» **SOURCE EXTRACT**
Thank you all for all the help and information I will pass it on to the person who has been given a fish box full of old pennies.


----------



## huskerdu (21 Feb 2008)

Your friend might first try to find out if they are worth more than their nominal worth to a collector.


----------



## Slim (22 Feb 2008)

There was an item on the Mooney Show on Tuesday. websiet recommended was [broken link removed]


----------



## Captin Sobel (29 May 2008)

Does anyone know if the A Series (1928 - 1975/77) notes are exchanged at 0.78 to the Euro (if they were considered the same as last edition of the punt) I could not get a definite answer from the CB. Was hoping they might be worth a bit more.
Thanks


----------



## so-crates (29 May 2008)

The conversion is fixed as the relative value of the old punt to the new and the new to the euro is not varying.
If you want to get better value for them I would suggest looking into selling them rather than converting them. Collectors pay over the odds for old coins and notes.


----------



## Captin Sobel (30 May 2008)

Thanks for that, don't have enough or sufficiently good condition to interest a collector unfortunately..


----------



## quarterfloun (12 Jun 2008)

what about scrap value?


----------



## so-crates (12 Jun 2008)

The usual rule of thumb is that the coins should cost less to make than their face value, they probably are worth far more as collectibles even if not mint.


----------

[Saved data entries]
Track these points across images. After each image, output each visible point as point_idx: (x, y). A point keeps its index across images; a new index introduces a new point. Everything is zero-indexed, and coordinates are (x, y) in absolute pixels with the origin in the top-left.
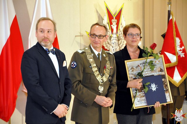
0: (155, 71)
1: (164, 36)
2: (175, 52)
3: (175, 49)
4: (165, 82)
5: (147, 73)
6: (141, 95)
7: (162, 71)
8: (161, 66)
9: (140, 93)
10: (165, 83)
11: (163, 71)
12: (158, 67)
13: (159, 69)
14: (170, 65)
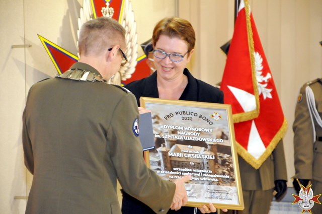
0: (210, 135)
1: (226, 49)
2: (252, 87)
3: (251, 79)
4: (230, 163)
5: (189, 133)
6: (170, 177)
7: (225, 137)
8: (224, 128)
9: (168, 172)
10: (229, 165)
11: (227, 139)
12: (217, 129)
13: (220, 134)
14: (240, 118)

» **WHAT THE EXERCISE ASKS**
In the forum thread above about old pennies and punt notes, what has the person mentioned in the first post been given?

» **THE ANSWER**
A fish box full of old pennies.